**EXERCISE DESCRIPTION**:
Can you copy out every one of the lines below word for word, keeping each character, accent and line break as it appears?

--- DATA FOR PROCESSING ---

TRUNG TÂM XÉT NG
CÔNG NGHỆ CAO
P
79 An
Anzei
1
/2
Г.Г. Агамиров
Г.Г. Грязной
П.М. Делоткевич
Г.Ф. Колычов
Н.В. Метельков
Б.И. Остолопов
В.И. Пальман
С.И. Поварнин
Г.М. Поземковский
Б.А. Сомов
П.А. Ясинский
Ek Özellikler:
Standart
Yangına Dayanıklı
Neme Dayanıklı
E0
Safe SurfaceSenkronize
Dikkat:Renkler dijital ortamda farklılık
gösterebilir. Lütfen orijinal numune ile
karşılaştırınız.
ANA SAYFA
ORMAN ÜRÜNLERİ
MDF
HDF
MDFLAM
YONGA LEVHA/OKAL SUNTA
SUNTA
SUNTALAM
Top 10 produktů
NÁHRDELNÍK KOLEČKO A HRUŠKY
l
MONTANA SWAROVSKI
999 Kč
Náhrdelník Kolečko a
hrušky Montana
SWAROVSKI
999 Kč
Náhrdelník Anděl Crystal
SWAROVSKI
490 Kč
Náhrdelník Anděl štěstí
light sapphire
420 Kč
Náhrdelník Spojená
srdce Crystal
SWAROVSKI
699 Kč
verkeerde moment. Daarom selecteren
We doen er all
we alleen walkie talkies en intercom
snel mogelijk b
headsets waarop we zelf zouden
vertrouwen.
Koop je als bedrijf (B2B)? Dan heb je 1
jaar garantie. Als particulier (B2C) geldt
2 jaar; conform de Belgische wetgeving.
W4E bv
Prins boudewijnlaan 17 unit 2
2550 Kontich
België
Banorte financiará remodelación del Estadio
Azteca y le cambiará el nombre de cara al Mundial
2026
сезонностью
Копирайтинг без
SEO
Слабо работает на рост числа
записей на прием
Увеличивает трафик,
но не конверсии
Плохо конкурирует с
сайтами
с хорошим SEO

---

**ANSWER BOX**:
TRUNG TÂM XÉT NG
CÔNG NGHỆ CAO
P
79 An
Anzei
1
/2
Г.Г. Агамиров
Г.Г. Грязной
П.М. Делоткевич
Г.Ф. Колычов
Н.В. Метельков
Б.И. Остолопов
В.И. Пальман
С.И. Поварнин
Г.М. Поземковский
Б.А. Сомов
П.А. Ясинский
Ek Özellikler:
Standart
Yangına Dayanıklı
Neme Dayanıklı
E0
Safe SurfaceSenkronize
Dikkat:Renkler dijital ortamda farklılık
gösterebilir. Lütfen orijinal numune ile
karşılaştırınız.
ANA SAYFA
ORMAN ÜRÜNLERİ
MDF
HDF
MDFLAM
YONGA LEVHA/OKAL SUNTA
SUNTA
SUNTALAM
Top 10 produktů
NÁHRDELNÍK KOLEČKO A HRUŠKY
l
MONTANA SWAROVSKI
999 Kč
Náhrdelník Kolečko a
hrušky Montana
SWAROVSKI
999 Kč
Náhrdelník Anděl Crystal
SWAROVSKI
490 Kč
Náhrdelník Anděl štěstí
light sapphire
420 Kč
Náhrdelník Spojená
srdce Crystal
SWAROVSKI
699 Kč
verkeerde moment. Daarom selecteren
We doen er all
we alleen walkie talkies en intercom
snel mogelijk b
headsets waarop we zelf zouden
vertrouwen.
Koop je als bedrijf (B2B)? Dan heb je 1
jaar garantie. Als particulier (B2C) geldt
2 jaar; conform de Belgische wetgeving.
W4E bv
Prins boudewijnlaan 17 unit 2
2550 Kontich
België
Banorte financiará remodelación del Estadio
Azteca y le cambiará el nombre de cara al Mundial
2026
сезонностью
Копирайтинг без
SEO
Слабо работает на рост числа
записей на прием
Увеличивает трафик,
но не конверсии
Плохо конкурирует с
сайтами
с хорошим SEO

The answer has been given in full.